On 27 February the CEO of the State-run Oman Oil Company (OOC) Ahmed al-Wahaibi was sentenced to 23 years and a fine of $13 million. A second defendant in the case, a former adviser to the Ministry of National Economy, received 10 years and a $10.4 million fine, and a third defendant, the CEO of South Korea’s LG1 Corporation, got 10 years, another $10.4 million fine and deportation to follow his jail term. The court also ordered $8m in frozen assets to be recovered. The three have been convicted for bribes paid in relation to the construction of a petrochemical plant in the northern Omani city of Sohar. The Korean, charged with giving an $8m bribe to al-Wahaibi plans to appeal, claiming the money was a consulting fee.

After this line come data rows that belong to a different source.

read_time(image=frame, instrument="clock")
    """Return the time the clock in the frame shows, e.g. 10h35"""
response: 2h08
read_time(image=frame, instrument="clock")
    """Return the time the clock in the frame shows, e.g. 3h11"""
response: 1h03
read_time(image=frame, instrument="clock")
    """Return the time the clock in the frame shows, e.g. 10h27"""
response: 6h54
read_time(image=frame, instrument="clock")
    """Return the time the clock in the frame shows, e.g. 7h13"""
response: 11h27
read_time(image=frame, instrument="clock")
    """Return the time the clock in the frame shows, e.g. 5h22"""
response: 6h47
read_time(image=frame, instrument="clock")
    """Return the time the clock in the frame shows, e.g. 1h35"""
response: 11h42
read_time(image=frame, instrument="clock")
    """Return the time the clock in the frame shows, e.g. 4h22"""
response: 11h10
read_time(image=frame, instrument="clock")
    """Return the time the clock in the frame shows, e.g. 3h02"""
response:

The sentences given to the three reflect the tougher penalties available to the Felonies Court in which the case was heard.
3.2 …Whilst Efforts to Spur Private Sector Growth Continue
In late February, the Omani Ministry of Finance announced that it would sell 19% of the government stake in Omantel, the national telecommunications provider, to institutional investors willing to buy a minimum of $5.2 million worth of shares. The planned sale was highlighted in the 2014 state budget, and would reduce the government share to 51%. A recent announcement suggests the shares were almost 100% over-subscribed.
3.3 Etihad in talks to take over Alitalia stake
Press reports suggest that Etihad, Abu Dhabi’s government-owned airline, is in final talks to purchase a stake in Alitalia. Alitalia has been for sale since 2007 and was near-bankrupt (again) last year. Reports indicate that Etihad is planning on investing between $487m and $557m, which would equate to a shareholding of between 40% and 49% of the Italian airline. At present, Etihad holds seven minority shares in airlines around the globe, including a 29% stake in Air Berlin of Germany, 20% of Virgin Australia and 24% of Jet Airways of India. They have been a significant driver of Etihad’s growth, contributing a fifth of its 2013 revenues ($6.1 billion). A stake in Alitalia would fit well with Etihad’s strategy of expanding further into European and trans-Atlantic routes.